Off-pump coronary artery bypass grafting (off-pump CABG) after off-pump coronary endarterectomy (CE) for myocardial revascularization is a way to rescue the patients with diffuse coronary artery disease (CAD). This study retrospectively analyzed its clinical outcomes and experiences, and explored the safety and effectiveness. From October 2003 to December 2008, 177 diffuse CAD patients with 229 vascular lesions received off-pump CABG plus CE. Incision was made at the hardest part of coronary artery and ≥ 2 cm from the distal intervention site.
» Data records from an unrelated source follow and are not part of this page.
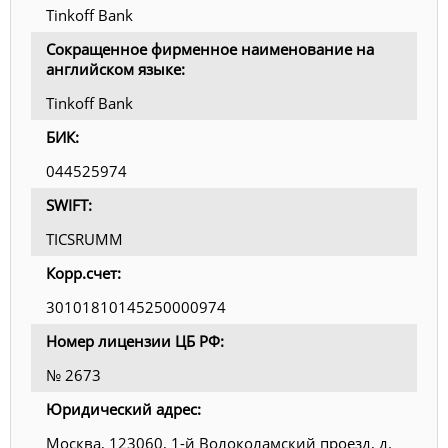
Tinkoff Bank
Сокращенное фирменное наименование на
английском языке:
Tinkoff Bank
БИК:
044525974
SWIFT:
TICSRUMM
Корр.счет:
30101810145250000974
Номер лицензии ЦБ РФ:
№ 2673
Юридический адрес:
Москва, 123060, 1-й Волоколамский проезд, д.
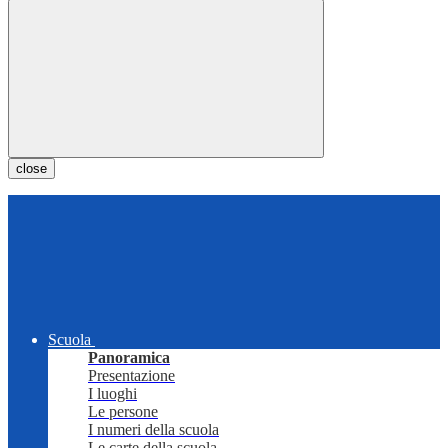
close
Scuola
Panoramica
Presentazione
I luoghi
Le persone
I numeri della scuola
Le carte della scuola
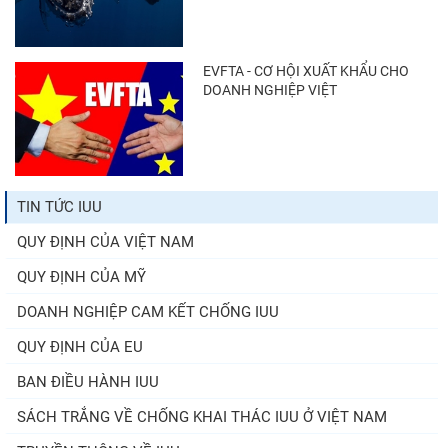
EVFTA - CƠ HỘI XUẤT KHẨU CHO
DOANH NGHIỆP VIỆT
TIN TỨC IUU
QUY ĐỊNH CỦA VIỆT NAM
QUY ĐỊNH CỦA MỸ
DOANH NGHIỆP CAM KẾT CHỐNG IUU
QUY ĐỊNH CỦA EU
BAN ĐIỀU HÀNH IUU
SÁCH TRẮNG VỀ CHỐNG KHAI THÁC IUU Ở VIỆT NAM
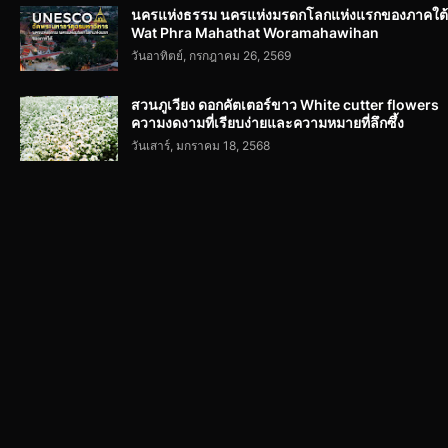
นครแห่งธรรม นครแห่งมรดกโลกแห่งแรกของภาคใต้
Wat Phra Mahathat Woramahawihan
วันอาทิตย์, กรกฎาคม 26, 2569
สวนภูเวียง ดอกคัตเตอร์ขาว White cutter flowers
ความงดงามที่เรียบง่ายและความหมายที่ลึกซึ้ง
วันเสาร์, มกราคม 18, 2568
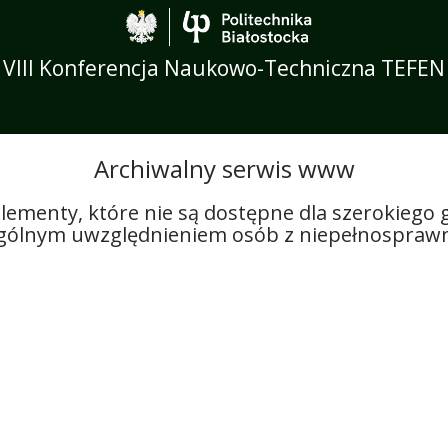
Politechnika Biało
VIII Konferencja Naukowo-Techniczna TEFEN
Archiwalny serwis www
lementy, które nie są dostępne dla szerokiego
ególnym uwzględnieniem osób z niepełnosprawn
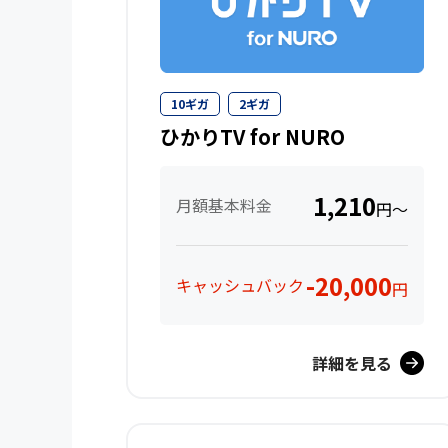
10ギガ
2ギガ
ひかりTV for NURO
1,210
月額基本料金
円～
-20,000
キャッシュバック
円
詳細を見る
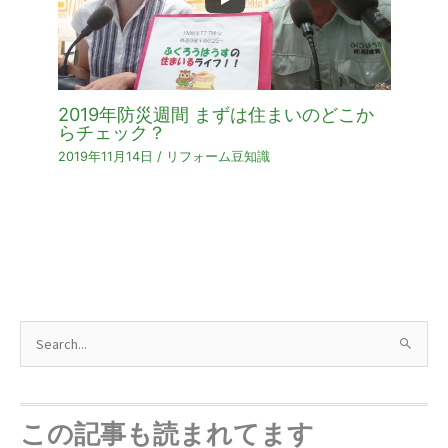
2019年防災週間 まずは住まいのどこか
らチェック？
2019年11月14日
/
リフォーム豆知識
検
索
対
象
この記事も読まれてます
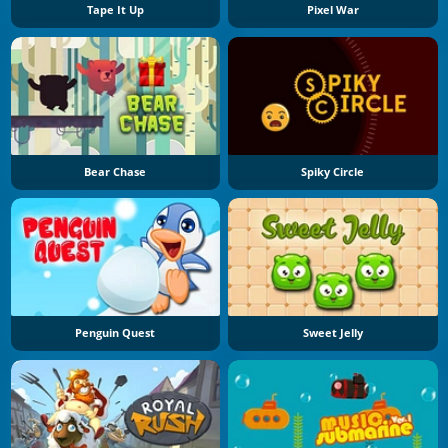
Tape It Up
Pixel War
Bear Chase
Spiky Circle
Penguin Quest
Sweet Jelly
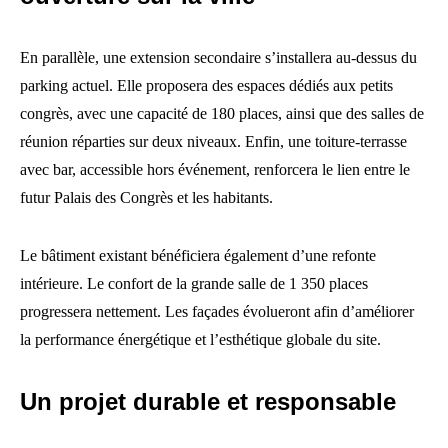
En parallèle, une extension secondaire s’installera au-dessus du
parking actuel. Elle proposera des espaces dédiés aux petits
congrès, avec une capacité de 180 places, ainsi que des salles de
réunion réparties sur deux niveaux. Enfin, une toiture-terrasse
avec bar, accessible hors événement, renforcera le lien entre le
futur Palais des Congrès et les habitants.
Le bâtiment existant bénéficiera également d’une refonte
intérieure. Le confort de la grande salle de 1 350 places
progressera nettement. Les façades évolueront afin d’améliorer
la performance énergétique et l’esthétique globale du site.
Un projet durable et responsable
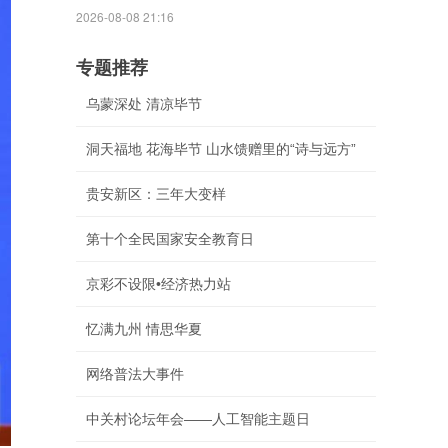
2026-08-08 21:16
专题推荐
乌蒙深处 清凉毕节
洞天福地 花海毕节 山水馈赠里的“诗与远方”
贵安新区：三年大变样
第十个全民国家安全教育日
京彩不设限•经济热力站
忆满九州 情思华夏
网络普法大事件
中关村论坛年会——人工智能主题日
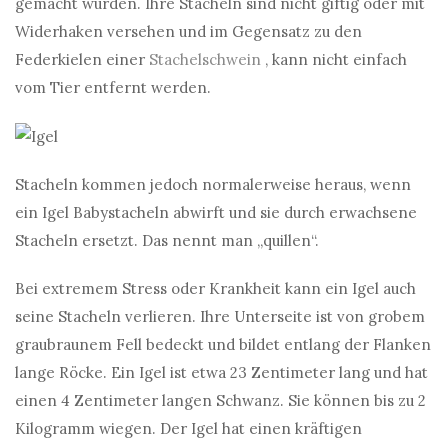
gemacht wurden. Ihre Stacheln sind nicht giftig oder mit
Widerhaken versehen und im Gegensatz zu den
Federkielen einer
Stachelschwein
, kann nicht einfach
vom Tier entfernt werden.
Stacheln kommen jedoch normalerweise heraus, wenn
ein Igel Babystacheln abwirft und sie durch erwachsene
Stacheln ersetzt. Das nennt man „quillen“.
Bei extremem Stress oder Krankheit kann ein Igel auch
seine Stacheln verlieren. Ihre Unterseite ist von grobem
graubraunem Fell bedeckt und bildet entlang der Flanken
lange Röcke. Ein Igel ist etwa 23 Zentimeter lang und hat
einen 4 Zentimeter langen Schwanz. Sie können bis zu 2
Kilogramm wiegen. Der Igel hat einen kräftigen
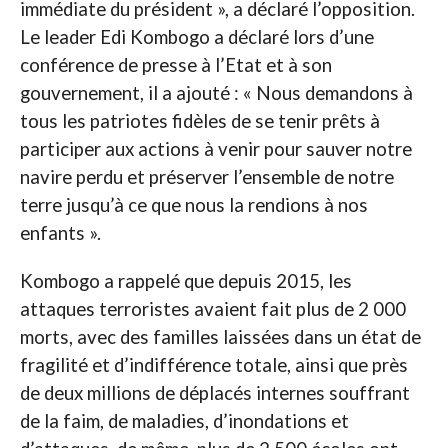
immédiate du président », a déclaré l’opposition.
Le leader Edi Kombogo a déclaré lors d’une
conférence de presse à l’Etat et à son
gouvernement, il a ajouté : « Nous demandons à
tous les patriotes fidèles de se tenir prêts à
participer aux actions à venir pour sauver notre
navire perdu et préserver l’ensemble de notre
terre jusqu’à ce que nous la rendions à nos
enfants ».
Kombogo a rappelé que depuis 2015, les
attaques terroristes avaient fait plus de 2 000
morts, avec des familles laissées dans un état de
fragilité et d’indifférence totale, ainsi que près
de deux millions de déplacés internes souffrant
de la faim, de maladies, d’inondations et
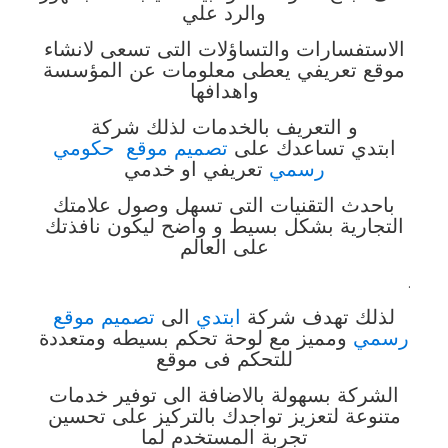
والرد علي
الاستفسارات والتساؤلات التى تسعى لانشاء
موقع تعريفي يعطى معلومات عن المؤسسة
واهدافها
و التعريف بالخدمات لذلك شركة
ابتدي تساعدك على
تصميم موقع حكومي
رسمي
تعريفي او خدمي
باحدث التقنيات التى تسهل وصول علامتك
التجارية بشكل بسيط و واضح ليكون نافذتك
على العالم
.
لذلك تهدف شركة
ابتدي
الى
تصميم موقع
رسمي
ومميز مع لوحة تحكم بسيطه ومتعددة
للتحكم فى موقع
الشركة بسهولة
بالاضافة الى توفير خدمات
متنوعة لتعزيز تواجدك
بالتركيز على تحسين
تجربة المستخدم لما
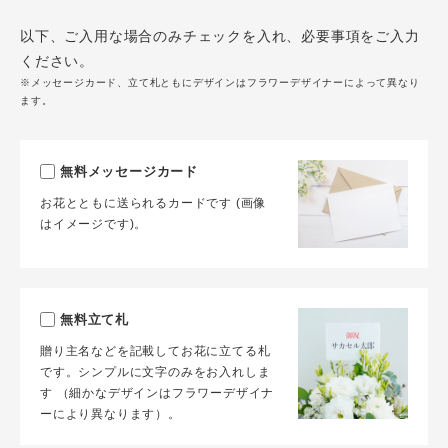
以下、ご入用な場合のみチェックを入れ、必要事項をご入力
ください。
※メッセージカード、立て札ともにデザインはフラワーデザイナーによって異なり
ます。
無料メッセージカード
お花とともに送られるカードです (画像
はイメージです)。
無料立て札
贈り主名などを記載してお花に立てる札
です。シンプルに文字のみをお入れしま
す （細かなデザインはフラワーデザイナ
ーにより異なります）。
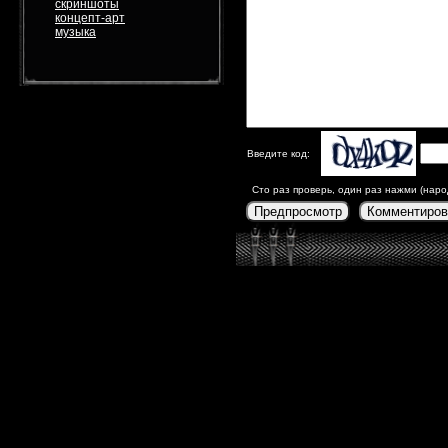
скриншоты
концепт-арт
музыка
Введите код:
Сто раз проверь, один раз нажми (наро
Предпросмотр
Комментиров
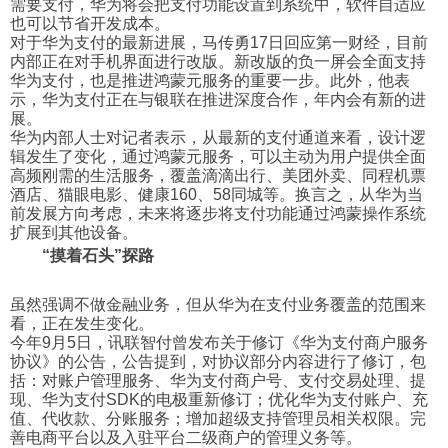
需要支付，华为将会把支付功能设置到系统中，软件自适应
也可以节省开发成本。
对于华为支付的最新进展，马传勇17日回应第一财经，目前
内部正在对手机界面进行改版。新改版的负一屏会全面支持
华为支付，也是推进鸿蒙元服务的重要一步。此外，他表
示，华为支付正在与银联在推进深度合作，年内会有新的进
展。
华为内部人士对记者表示，从最新的支付通道来看，设计逻
辑发生了变化，通过鸿蒙元服务，可以主动为用户提供全面
高频刚需的生活服务，覆盖滴滴出行、美团外卖、同程机票
酒店、猫眼电影、健康160、58同城等。换言之，从华为当
前发展方向考虑，未来将逐步将支付功能通过鸿蒙操作系统
扩展到其他设备。
“摸着石头”探路
虽然强调不做金融业务，但从华为在支付业务覆盖的范围来
看，正在发生变化。
今年9月5日，讯联智付曾发布关于修订《华为支付商户服务
协议》的公告，公告提到，对协议部分内容进行了修订，包
括：对账户管理服务、华为支付商户号、支付交易处理、提
现、华为支付SDK的电极重新修订；优化华为支付账户、充
值、代收款、分账服务；增加超级支持管理员相关权限。完
善电商平台以及入驻平台二级商户的管理义务等。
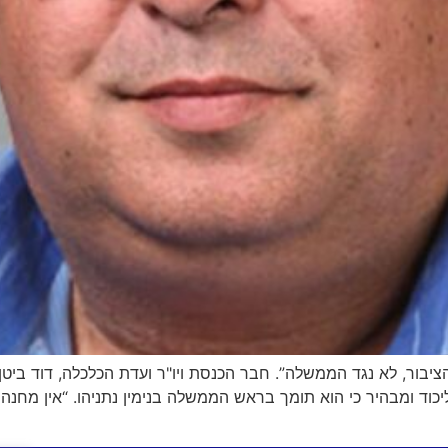
ר, לא נגד הממשלה”. חבר הכנסת ויו"ר ועדת הכלכלה, דוד ביטן, ד
ד ומבהיר כי הוא תומך בראש הממשלה בנימין נתניהו. “אין מחנה של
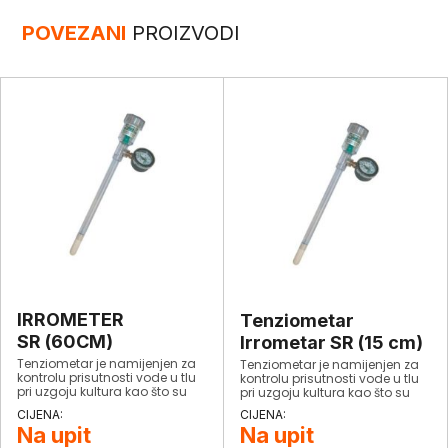
POVEZANI
PROIZVODI
IRROMETER
Tenziometar
SR (60CM)
Irrometar SR (15 cm)
Tenziometar je namijenjen za
Tenziometar je namijenjen za
kontrolu prisutnosti vode u tlu
kontrolu prisutnosti vode u tlu
pri uzgoju kultura kao što su
pri uzgoju kultura kao što su
jagode, meko voće, povrće,
jagode, meko voće, povrće,
šparoge na otvorenim poljima,
šparoge na otvorenim poljima,
Na upit
Na upit
u tunelima, u staklenicima,
u tunelima, u staklenicima,
hmelj, voćke, rasadnici drveća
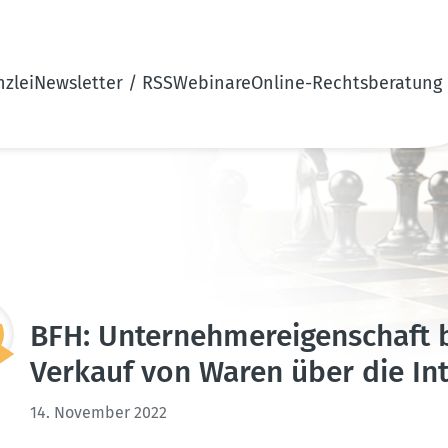
zlei
Newsletter / RSS
Webinare
Online-Rechtsberatung
BFH: Unter­neh­mer­ei­gen­schaf
Verkauf von Waren über die Int
14. November 2022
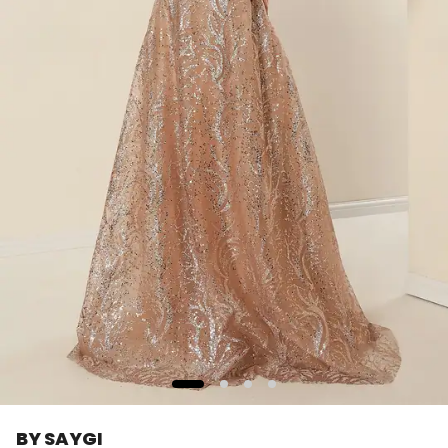
BY SAYGI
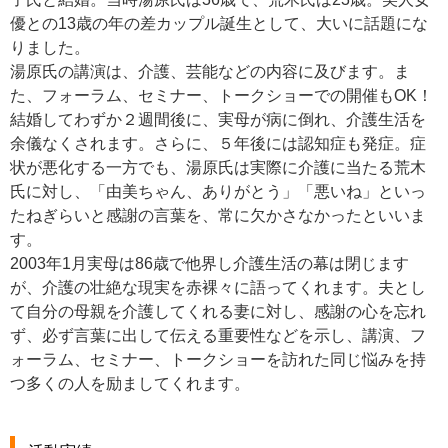
優との13歳の年の差カップル誕生として、大いに話題にな
りました。
湯原氏の講演は、介護、芸能などの内容に及びます。ま
た、フォーラム、セミナー、トークショーでの開催もOK！
結婚してわずか２週間後に、実母が病に倒れ、介護生活を
余儀なくされます。さらに、５年後には認知症も発症。症
状が悪化する一方でも、湯原氏は実際に介護に当たる荒木
氏に対し、「由美ちゃん、ありがとう」「悪いね」といっ
たねぎらいと感謝の言葉を、常に欠かさなかったといいま
す。
2003年1月実母は86歳で他界し介護生活の幕は閉じます
が、介護の壮絶な現実を赤裸々に語ってくれます。夫とし
て自分の母親を介護してくれる妻に対し、感謝の心を忘れ
ず、必ず言葉に出して伝える重要性などを示し、講演、フ
ォーラム、セミナー、トークショーを訪れた同じ悩みを持
つ多くの人を励ましてくれます。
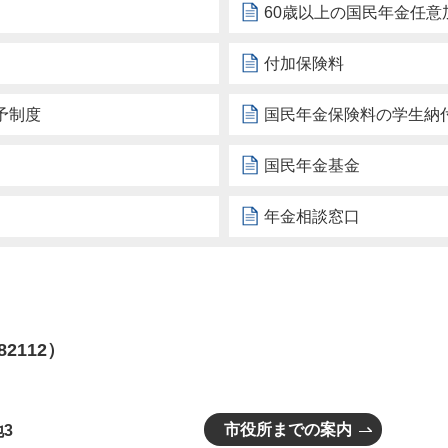
60歳以上の国民年金任意
付加保険料
予制度
国民年金保険料の学生納
国民年金基金
年金相談窓口
82112）
市役所までの案内
3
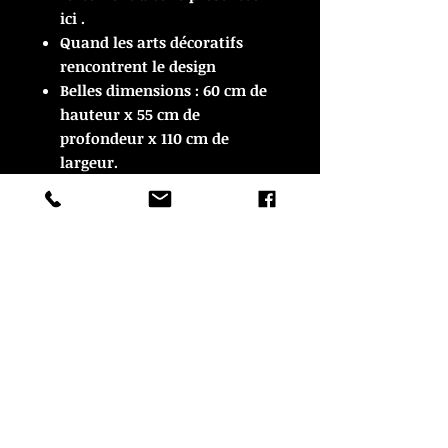
ici .
Quand les arts décoratifs
rencontrent le design
Belles dimensions : 60 cm de
hauteur x 55 cm de
profondeur x 110 cm de
largeur.
ARTICLE VENDU
ARTICLE VENDU
© Copyright
CROZON ANTIQUITES
4 & 18 Quai Kador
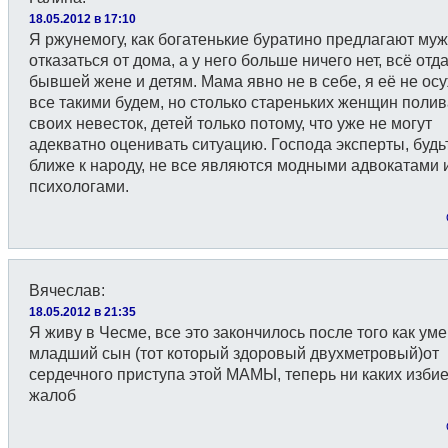
18.05.2012 в 17:10
Я ржунемогу, как богатенькие буратино предлагают муж
отказаться от дома, а у него больше ничего нет, всё отд
бывшей жене и детям. Мама явно не в себе, я её не ос
все такими будем, но столько стареньких женщин поли
своих невесток, детей только потому, что уже не могут
адекватно оценивать ситуацию. Господа эксперты, будь
ближе к народу, не все являются модными адвокатами 
психологами.
Вячеслав
:
18.05.2012 в 21:35
Я живу в Чесме, все это закончилось после того как ум
младший сын (тот который здоровый двухметровый)от
сердечного приступа этой МАМЫ, теперь ни каких изби
жалоб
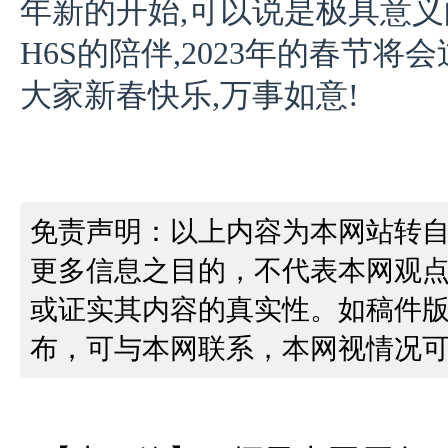
年新的开始,可以说是极具意
H6S的陪伴,2023年的春节
大家新春快乐,万事如意!
免责声明：以上内容为本网站转
更多信息之目的，不代表本网观
或证实其内容的真实性。如稿件
布，可与本网联系，本网视情况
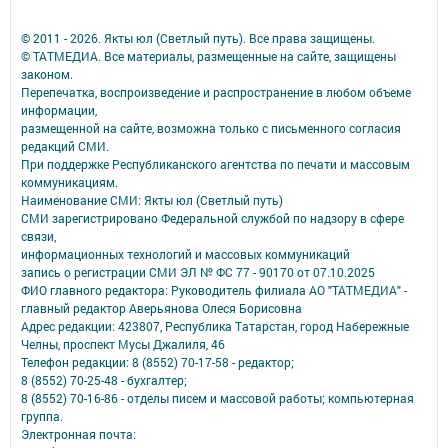
© 2011 - 2026. Якты юл (Светлый путь). Все права защищены.
© ТАТМЕДИА. Все материалы, размещенные на сайте, защищены
законом.
Перепечатка, воспроизведение и распространение в любом объеме
информации,
размещенной на сайте, возможна только с письменного согласия
редакций СМИ.
При поддержке Республиканского агентства по печати и массовым
коммуникациям.
Наименование СМИ: Якты юл (Светлый путь)
СМИ зарегистрировано Федеральной службой по надзору в сфере
связи,
информационных технологий и массовых коммуникаций
запись о регистрации СМИ ЭЛ № ФС 77 - 90170 от 07.10.2025
ФИО главного редактора: Руководитель филиала АО "ТАТМЕДИА" -
главный редактор Аверьянова Олеся Борисовна
Адрес редакции: 423807, Республика Татарстан, город Набережные
Челны, проспект Мусы Джалиля, 46
Телефон редакции: 8 (8552) 70-17-58 - редактор;
8 (8552) 70-25-48 - бухгалтер;
8 (8552) 70-16-86 - отделы писем и массовой работы; компьютерная
группа.
Электронная почта:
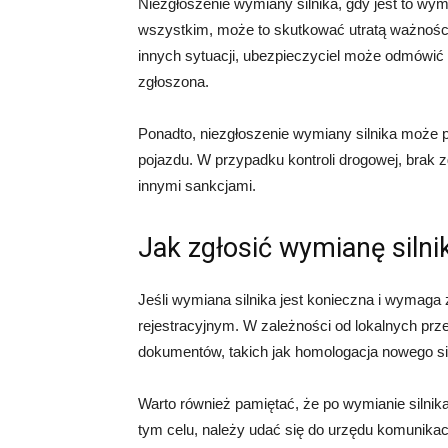
Niezgłoszenie wymiany silnika, gdy jest to w
wszystkim, może to skutkować utratą ważnoś
innych sytuacji, ubezpieczyciel może odmówić 
zgłoszona.
Ponadto, niezgłoszenie wymiany silnika może
pojazdu. W przypadku kontroli drogowej, brak 
innymi sankcjami.
Jak zgłosić wymianę silni
Jeśli wymiana silnika jest konieczna i wymaga
rejestracyjnym. W zależności od lokalnych pr
dokumentów, takich jak homologacja nowego sil
Warto również pamiętać, że po wymianie silnika
tym celu, należy udać się do urzędu komunikac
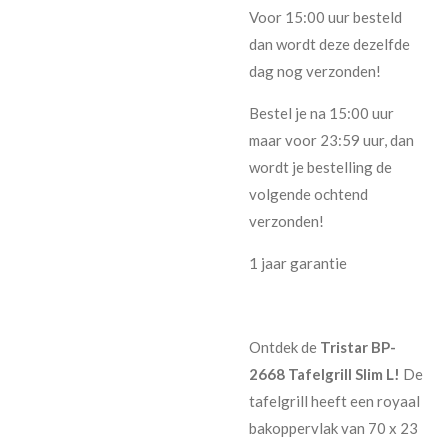
Voor 15:00 uur besteld
dan wordt deze dezelfde
dag nog verzonden!
Bestel je na 15:00 uur
maar voor 23:59 uur, dan
wordt je bestelling de
volgende ochtend
verzonden!
1 jaar garantie
Ontdek de
Tristar BP-
2668 Tafelgrill Slim L!
De
tafelgrill heeft een royaal
bakoppervlak van 70 x 23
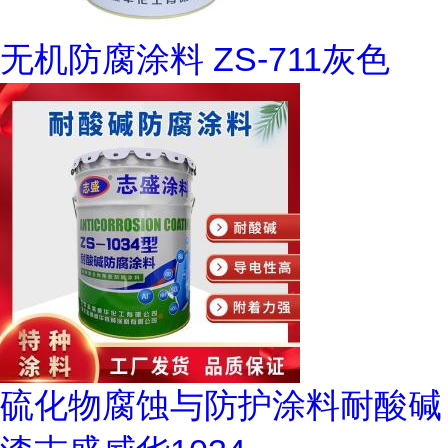
无机防腐涂料 ZS-711灰色
硫化物腐蚀与防护涂料耐酸碱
Then bypass graft was performed by internal mammary artery or saphenous vein. The intra-operative blood tests showed that 215 (93.9%) bridges were satisfied with (27 ± 12) ml/min blood flow while 14 bridges were dissatisfied. The blood flow was (7 ± 4) ml/min. Six (3.4%) cases suffered peri-operative myocardial infarction. Among them, 3 patients had no significant cardiac hemodynamic changes. Three suffered a low cardiac output and improved by intra-aortic balloon counter pulsation support. And they were then discharged after treatment. After 3 - 40 months, 98 patients underwent coronary angiography to measure the graft latency. And the blood flow was excellent. Off-pump CABG plus CE for diffuse coronary artery disease is both feasible and safe. And it is an effective treatment with a high degree of vascularization.